Disclaimer: Shin Megami Tensei: Persona 4 dan series lainnya tepat punya ATLUS. Dan...Sig Sauer P220 Combat...dapet dari Wikipedia.

Genre: Adventure, Suspense

Warning(s): Multichapter, drabble, mungkin saja tidak -ganti POV, Chara death.

A/N: Sedikit variasi, sekarang Author Notes ada diatas *plak* yak, saya mau ngejelasin soal background setting fanfic ini. Malebolge, Cocytus, Caina, Antenora, Ptolomea, Judecca, Empyrean adalah nama-nama pintu yang saya ambil dari Abyss of Time dari P3FES, jadi bila judul chapternya berawal dari nama-nama pintu itu, berarti chapter itu merajuk pada petunjuk selanjutnya...yah, begitulah kira-kira penjelasan saya, ada yang mau ditanyakan?

Oh ya bocoran lagi, pintu kedua ini bukan menuju memori seseorang. *dihajar* Dan, yah, selamat membaca dan terima kasih sudah memberikan review dan support...ini cerita saya dengan reviewer terbanyak saat ini *tebar-tebar sedot WC* ...Ehem.
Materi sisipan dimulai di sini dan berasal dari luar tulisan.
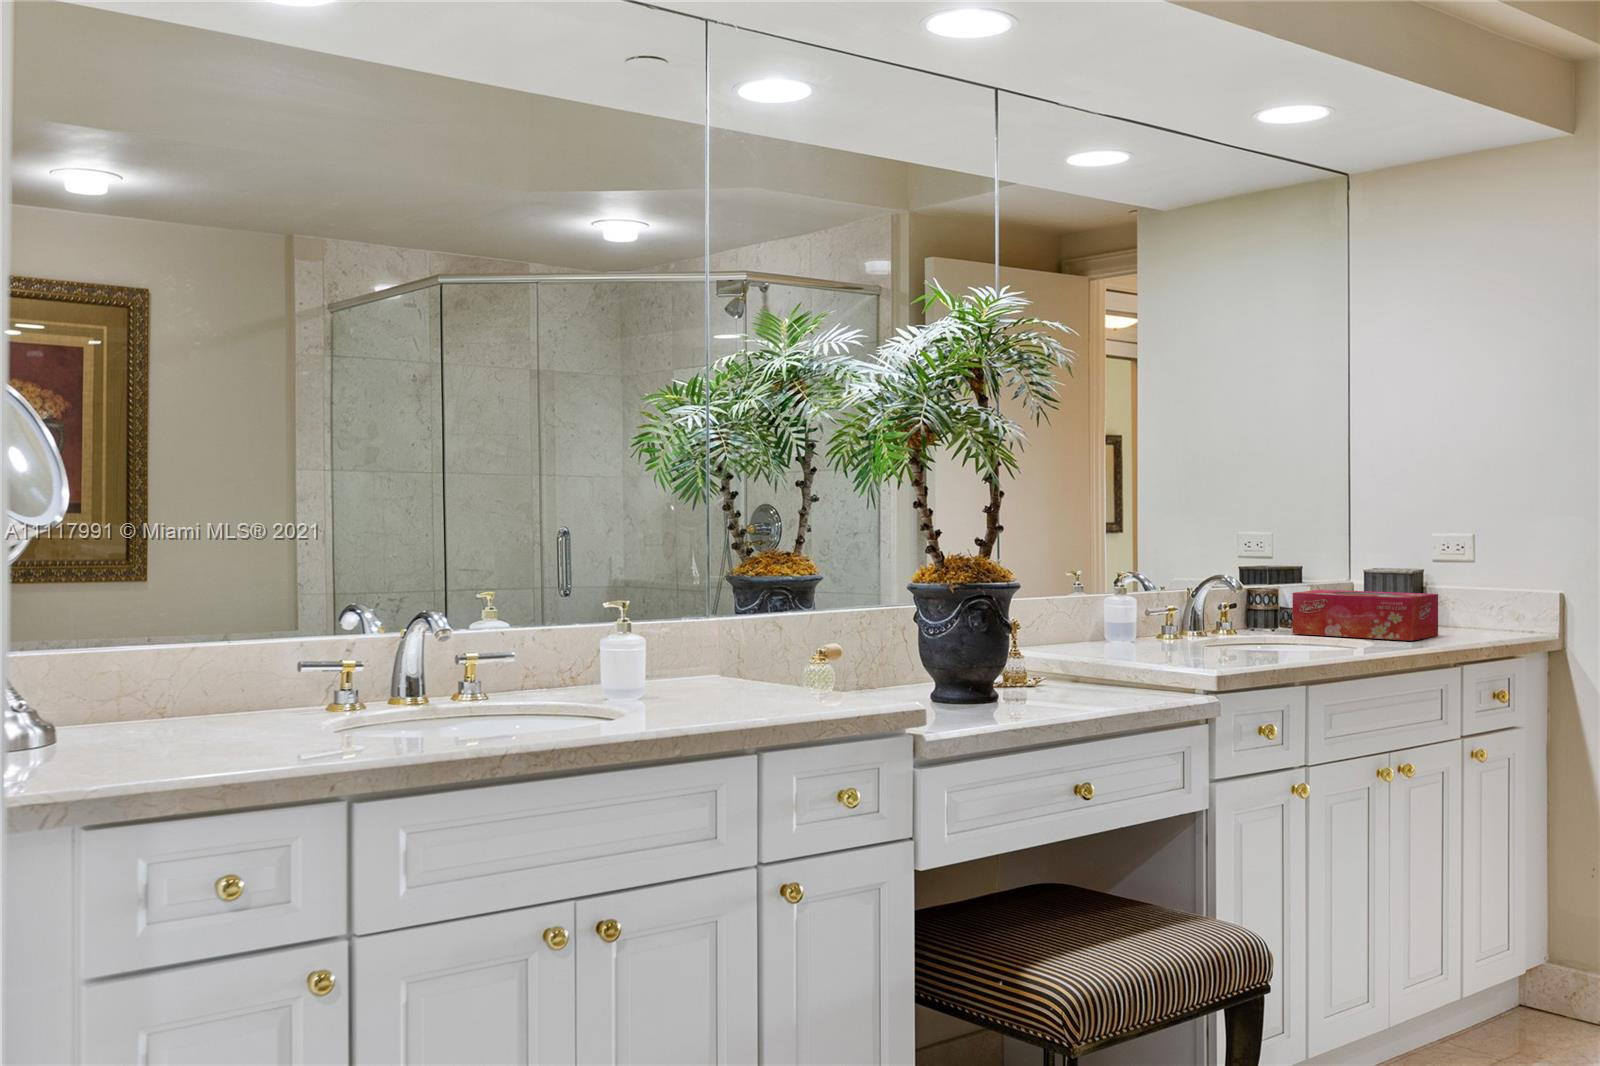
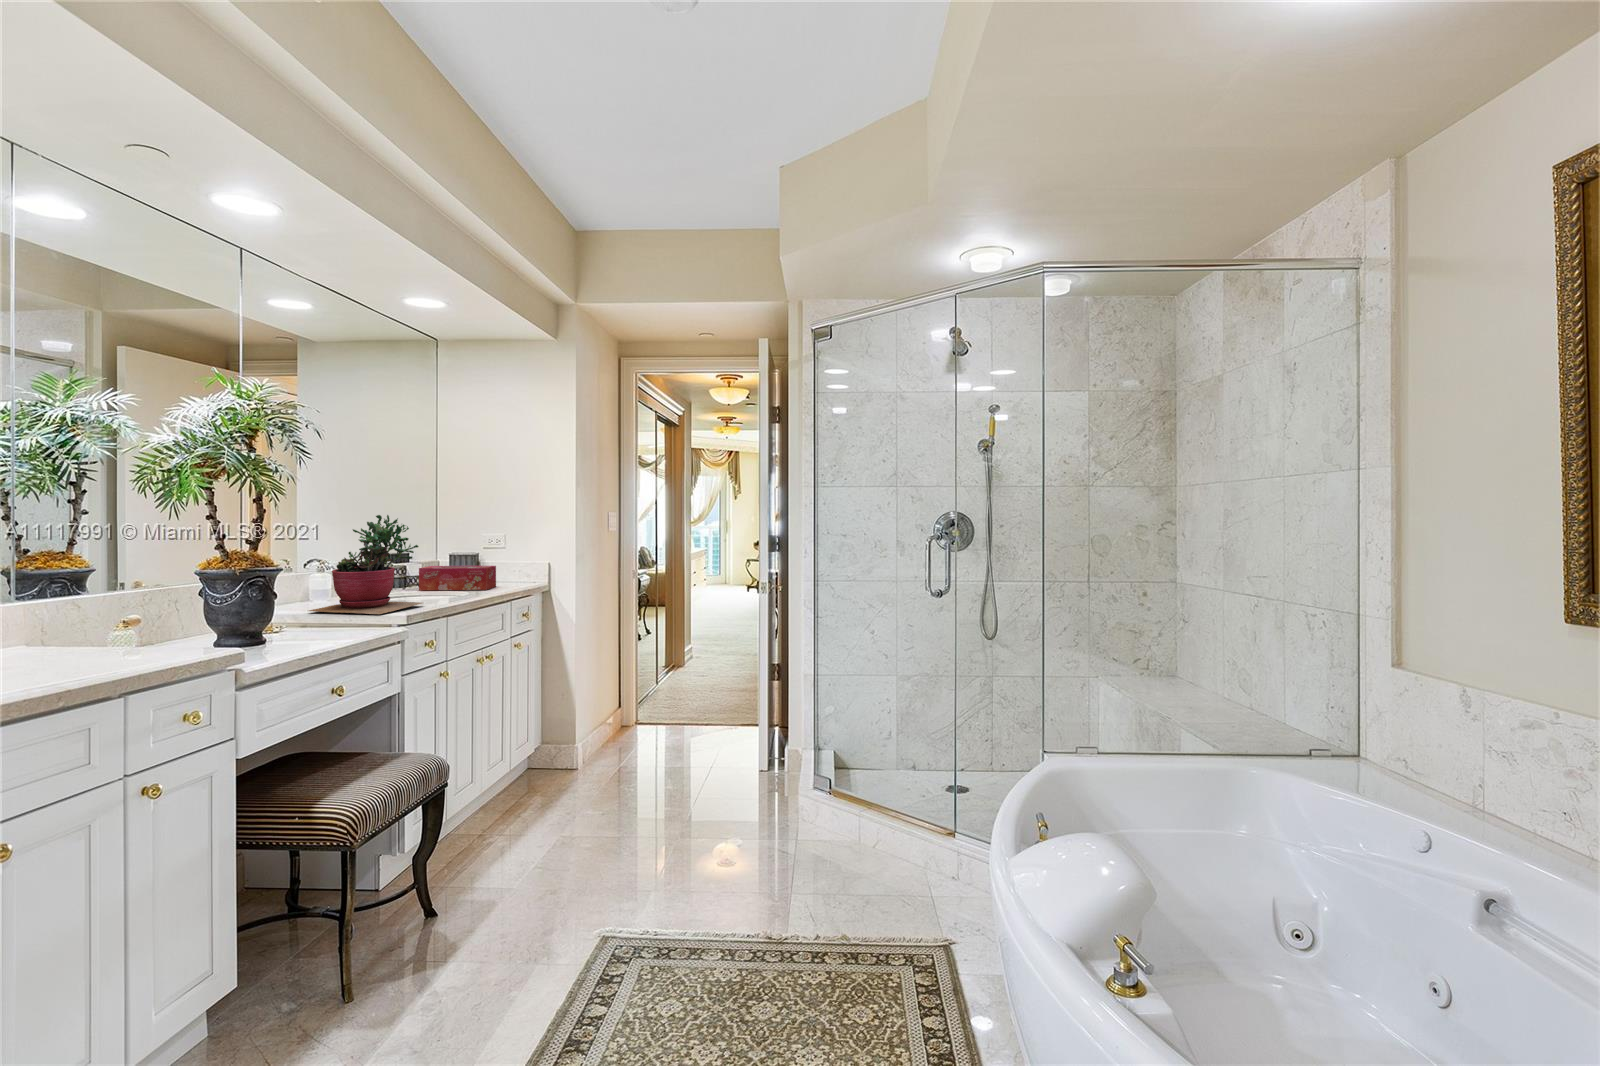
succulent plant: none [1090,496,1273,670] -> present [309,515,422,614]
Well, let us begin the second part of five Cocytus parts. Keep R&R/Con-Crits semuanyaaaa~!


A Lone Prayer

Kuroi-Oneesan (c) 2011


.

Cocytus, Rage

"Ah, ini dia kabut itu..." ucap Kanji seraya mereka berdua turun dari bus. Kabut yang ia lihat beberapa waktu lalu tengah menyelimuti kota. Naoto yang ikut disana berbekal diri sebuah pistol dan peluru terbatas, tetapi Kanji sendiri tidak membawa senjata.

"Kau tidak punya senjata, Tatsumi Kanji?"

"Jangan khawatir, di dekat sini ada toko senjata..."

"Kalau kau mencuri, kau akan kupenjarakan setelah ini,"

"Hah, dasar cewek sok tahu aturan." Kanji mendengus.

"Tung—KAU! Kenapa kau bisa tahu aku ini wanita!"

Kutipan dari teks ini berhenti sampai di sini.